Ci sono voluti anni prima che l’argomento fosse affrontato. E, sebbene adesso si conosca il fenomeno degli hikikomori, ci sono ancora molti passi avanti da fare. «È un bene il fatto che se ne stia parlando – prosegue la coordinatrice – In molti casi viene confuso come qualcosa riferibile all’adolescenza ma è qualcosa che va più a fondo. Il fattore scatenante può essere un atto di bullismo, di violenza. Da quello che raccontano i genitori, il fenomeno comincia sempre allo stesso modo: il ragazzo comincia a star male: mal di pancia, il fisico non lo assiste. Così comincia a rinchiudersi in se stesso. Può capitare facilmente che tutto possa passare come una scusa». Riconoscere subito lo status e ricorrere ad alcuni provvedimenti in tal senso è molto importante. Come consiglia l’associazione, la prima cosa da fare è quella di mettersi a fianco dei ragazzi. «Nella nostra associazione abbiamo un gruppo di psicologi che ci insegnano come approcciarsi al fenomeno e le misure da intraprendere. Parliamo di ragazzi che escono solo per andare in bagno o che non riescono più nemmeno a sedersi a tavola. Il mangiare gli viene lasciato dietro la porta della camera: non stiamo parlando di ragazzi che stanno in salotto a guardare la Tv».

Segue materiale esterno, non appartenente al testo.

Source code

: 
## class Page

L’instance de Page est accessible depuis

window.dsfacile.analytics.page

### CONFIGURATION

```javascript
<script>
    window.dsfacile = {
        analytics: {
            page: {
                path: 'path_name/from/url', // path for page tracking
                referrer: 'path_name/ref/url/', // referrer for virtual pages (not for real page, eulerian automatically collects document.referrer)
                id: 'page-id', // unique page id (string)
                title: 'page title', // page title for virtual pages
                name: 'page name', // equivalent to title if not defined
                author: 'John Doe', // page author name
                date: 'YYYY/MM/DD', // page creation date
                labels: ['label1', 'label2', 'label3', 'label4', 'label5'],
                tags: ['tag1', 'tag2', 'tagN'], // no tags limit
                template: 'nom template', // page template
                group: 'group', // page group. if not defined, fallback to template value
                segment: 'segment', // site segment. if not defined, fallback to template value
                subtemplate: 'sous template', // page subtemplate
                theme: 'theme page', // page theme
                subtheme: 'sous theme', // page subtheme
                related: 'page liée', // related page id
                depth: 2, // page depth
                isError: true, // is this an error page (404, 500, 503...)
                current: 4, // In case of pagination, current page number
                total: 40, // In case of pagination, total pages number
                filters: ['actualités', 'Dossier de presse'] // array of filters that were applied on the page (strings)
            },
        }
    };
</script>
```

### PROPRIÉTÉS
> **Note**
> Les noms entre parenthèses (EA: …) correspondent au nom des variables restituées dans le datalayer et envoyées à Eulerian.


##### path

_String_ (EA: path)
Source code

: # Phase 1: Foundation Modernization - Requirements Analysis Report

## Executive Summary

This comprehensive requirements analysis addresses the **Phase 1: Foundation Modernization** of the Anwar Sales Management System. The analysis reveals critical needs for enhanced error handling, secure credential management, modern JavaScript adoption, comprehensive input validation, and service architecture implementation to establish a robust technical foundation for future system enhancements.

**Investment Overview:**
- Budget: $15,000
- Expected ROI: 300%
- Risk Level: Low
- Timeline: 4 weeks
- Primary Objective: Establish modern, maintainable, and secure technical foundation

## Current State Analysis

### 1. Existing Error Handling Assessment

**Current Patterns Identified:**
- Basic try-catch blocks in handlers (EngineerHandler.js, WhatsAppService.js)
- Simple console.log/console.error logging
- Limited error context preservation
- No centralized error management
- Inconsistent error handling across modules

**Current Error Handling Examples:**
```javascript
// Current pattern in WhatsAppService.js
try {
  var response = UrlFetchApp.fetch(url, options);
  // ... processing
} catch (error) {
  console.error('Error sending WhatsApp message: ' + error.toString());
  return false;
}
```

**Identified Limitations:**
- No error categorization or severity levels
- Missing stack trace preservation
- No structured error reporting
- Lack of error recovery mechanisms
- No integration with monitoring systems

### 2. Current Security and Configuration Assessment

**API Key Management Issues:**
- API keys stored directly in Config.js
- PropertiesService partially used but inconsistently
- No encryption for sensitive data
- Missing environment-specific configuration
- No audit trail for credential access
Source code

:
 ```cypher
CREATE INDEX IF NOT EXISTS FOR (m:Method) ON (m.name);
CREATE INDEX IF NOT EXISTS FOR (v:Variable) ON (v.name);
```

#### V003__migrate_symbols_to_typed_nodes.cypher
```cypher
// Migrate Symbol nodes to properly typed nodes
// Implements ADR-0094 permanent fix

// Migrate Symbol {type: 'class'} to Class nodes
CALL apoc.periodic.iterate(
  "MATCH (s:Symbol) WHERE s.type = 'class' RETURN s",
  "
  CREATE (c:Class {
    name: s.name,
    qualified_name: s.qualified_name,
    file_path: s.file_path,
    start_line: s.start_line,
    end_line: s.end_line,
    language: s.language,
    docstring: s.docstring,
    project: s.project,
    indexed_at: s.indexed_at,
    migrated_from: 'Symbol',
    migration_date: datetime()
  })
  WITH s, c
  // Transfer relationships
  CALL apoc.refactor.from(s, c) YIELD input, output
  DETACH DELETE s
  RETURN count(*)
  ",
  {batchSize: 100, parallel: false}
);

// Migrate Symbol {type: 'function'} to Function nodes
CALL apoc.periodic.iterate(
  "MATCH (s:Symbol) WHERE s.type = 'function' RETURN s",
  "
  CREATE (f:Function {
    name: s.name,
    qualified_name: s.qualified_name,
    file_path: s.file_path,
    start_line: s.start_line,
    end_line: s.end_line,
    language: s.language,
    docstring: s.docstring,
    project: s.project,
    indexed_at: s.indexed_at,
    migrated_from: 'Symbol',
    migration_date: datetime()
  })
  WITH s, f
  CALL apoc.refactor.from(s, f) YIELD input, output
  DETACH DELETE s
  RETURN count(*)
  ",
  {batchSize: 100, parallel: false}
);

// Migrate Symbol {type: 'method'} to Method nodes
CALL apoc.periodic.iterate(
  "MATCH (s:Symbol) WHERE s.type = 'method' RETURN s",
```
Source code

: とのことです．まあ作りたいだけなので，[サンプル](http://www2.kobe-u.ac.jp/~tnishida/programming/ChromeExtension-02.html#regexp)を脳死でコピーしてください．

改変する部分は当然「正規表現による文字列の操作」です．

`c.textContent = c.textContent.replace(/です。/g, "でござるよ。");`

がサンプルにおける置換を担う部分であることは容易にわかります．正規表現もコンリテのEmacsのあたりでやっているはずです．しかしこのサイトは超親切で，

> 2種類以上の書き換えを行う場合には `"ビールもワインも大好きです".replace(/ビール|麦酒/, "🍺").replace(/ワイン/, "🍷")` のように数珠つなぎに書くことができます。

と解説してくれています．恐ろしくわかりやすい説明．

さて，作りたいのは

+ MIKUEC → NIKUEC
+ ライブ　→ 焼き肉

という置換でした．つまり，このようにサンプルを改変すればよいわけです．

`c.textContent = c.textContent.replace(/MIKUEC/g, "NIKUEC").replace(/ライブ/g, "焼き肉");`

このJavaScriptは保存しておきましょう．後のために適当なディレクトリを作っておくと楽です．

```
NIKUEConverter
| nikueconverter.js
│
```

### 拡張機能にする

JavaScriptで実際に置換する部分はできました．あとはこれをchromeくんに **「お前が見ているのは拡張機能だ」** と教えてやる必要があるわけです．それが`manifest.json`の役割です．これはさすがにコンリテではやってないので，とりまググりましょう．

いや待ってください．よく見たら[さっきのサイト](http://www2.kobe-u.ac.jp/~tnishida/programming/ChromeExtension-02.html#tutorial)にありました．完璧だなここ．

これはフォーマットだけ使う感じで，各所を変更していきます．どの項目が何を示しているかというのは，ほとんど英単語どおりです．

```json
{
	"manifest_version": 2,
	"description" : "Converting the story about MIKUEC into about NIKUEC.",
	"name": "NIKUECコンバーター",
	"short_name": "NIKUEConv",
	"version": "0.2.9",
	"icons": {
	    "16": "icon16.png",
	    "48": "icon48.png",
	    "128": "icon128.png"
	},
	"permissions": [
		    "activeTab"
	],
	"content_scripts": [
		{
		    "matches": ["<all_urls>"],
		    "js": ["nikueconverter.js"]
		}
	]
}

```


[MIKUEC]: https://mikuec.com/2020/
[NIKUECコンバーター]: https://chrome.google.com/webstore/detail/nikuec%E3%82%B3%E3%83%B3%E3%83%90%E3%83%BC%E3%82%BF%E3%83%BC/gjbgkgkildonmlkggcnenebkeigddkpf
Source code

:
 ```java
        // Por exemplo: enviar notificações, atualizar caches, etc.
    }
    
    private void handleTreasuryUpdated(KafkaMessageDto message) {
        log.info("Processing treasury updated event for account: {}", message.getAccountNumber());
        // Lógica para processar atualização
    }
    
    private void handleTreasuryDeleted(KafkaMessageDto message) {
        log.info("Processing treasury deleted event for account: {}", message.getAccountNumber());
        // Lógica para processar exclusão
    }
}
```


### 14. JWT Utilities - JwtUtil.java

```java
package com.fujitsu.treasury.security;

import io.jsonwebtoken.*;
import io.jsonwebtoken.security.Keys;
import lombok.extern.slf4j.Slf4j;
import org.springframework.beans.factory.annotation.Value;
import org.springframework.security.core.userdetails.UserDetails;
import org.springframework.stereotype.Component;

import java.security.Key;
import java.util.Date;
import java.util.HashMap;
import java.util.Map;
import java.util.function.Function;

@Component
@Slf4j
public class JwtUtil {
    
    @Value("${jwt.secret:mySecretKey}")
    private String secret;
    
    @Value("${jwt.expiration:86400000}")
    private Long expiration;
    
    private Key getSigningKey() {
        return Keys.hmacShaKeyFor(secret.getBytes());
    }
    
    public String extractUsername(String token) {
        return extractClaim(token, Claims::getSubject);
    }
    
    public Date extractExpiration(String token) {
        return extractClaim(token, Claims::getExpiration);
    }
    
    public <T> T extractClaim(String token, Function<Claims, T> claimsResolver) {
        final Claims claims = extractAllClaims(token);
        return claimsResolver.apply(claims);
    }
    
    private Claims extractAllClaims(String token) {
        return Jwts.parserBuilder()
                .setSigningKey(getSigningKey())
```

Una volta riconosciuto e affrontato il problema, si intraprende il percorso di guarigione. «Non possiamo sapere quando ci sarà la guarigione», specifica Greco. Ci sono stati casi di guarigione. «I ragazzi che ne sono usciti hanno creato dei gruppi e hanno collaborato per aiutare altri a guarire – conclude – Bisogna avere pazienza e nessuna pretesa. L’importante adesso è continuare a parlare del fenomeno». Giovanni Rapisarda, dirigente del reparto di Neuropsichiatria infantile all’Asp di Catania fa sapere come oggi, specie dopo il lockdown possono esserci degli strumenti che possono risultare fondamentali per l’approccio con gli hikikomori. «Non è ancora una malattia definita in una categoria ben precisa – spiega Rapisarda – Il ministero della Salute giapponese, per esempio, è intervenuto con delle linee guida per il riconoscimento di alcune terapie da applicare. Ci sono persone più a rischio per via di alcune condizioni caratteriali con situazioni esacerbate da bullismo o eccessiva interdipendenza dalle figure genitoriali. Uno dei primi campanelli d’allarme è il rifiuto a socializzare e ad andare a scuola».

I soggetti non sono facilmente avvicinabili. Ma ci sono degli strumenti per poter dialogare con loro e quindi instaurare un rapporto che potrà portare alla guarigione. «Durante il lockdown con alcuni di loro abbiamo stabilito un dialogo con gli stessi mezzi utilizzati dalla Dad – fa sapere Rapisarda – Parlare attraverso il computer può essere un cavallo di Troia per poter entrare in contatto con questi ragazzi. Se il soggetto non collabora bisogna prima iniziare dall’individuazione del disagio, passando da un processo di consapevolezza. La cosa paradossale è che sono iperconnessi col mondo attraverso diversi strumenti, ma allo stesso tempo – conclude l’esperto – Sono distanti dalle relazioni».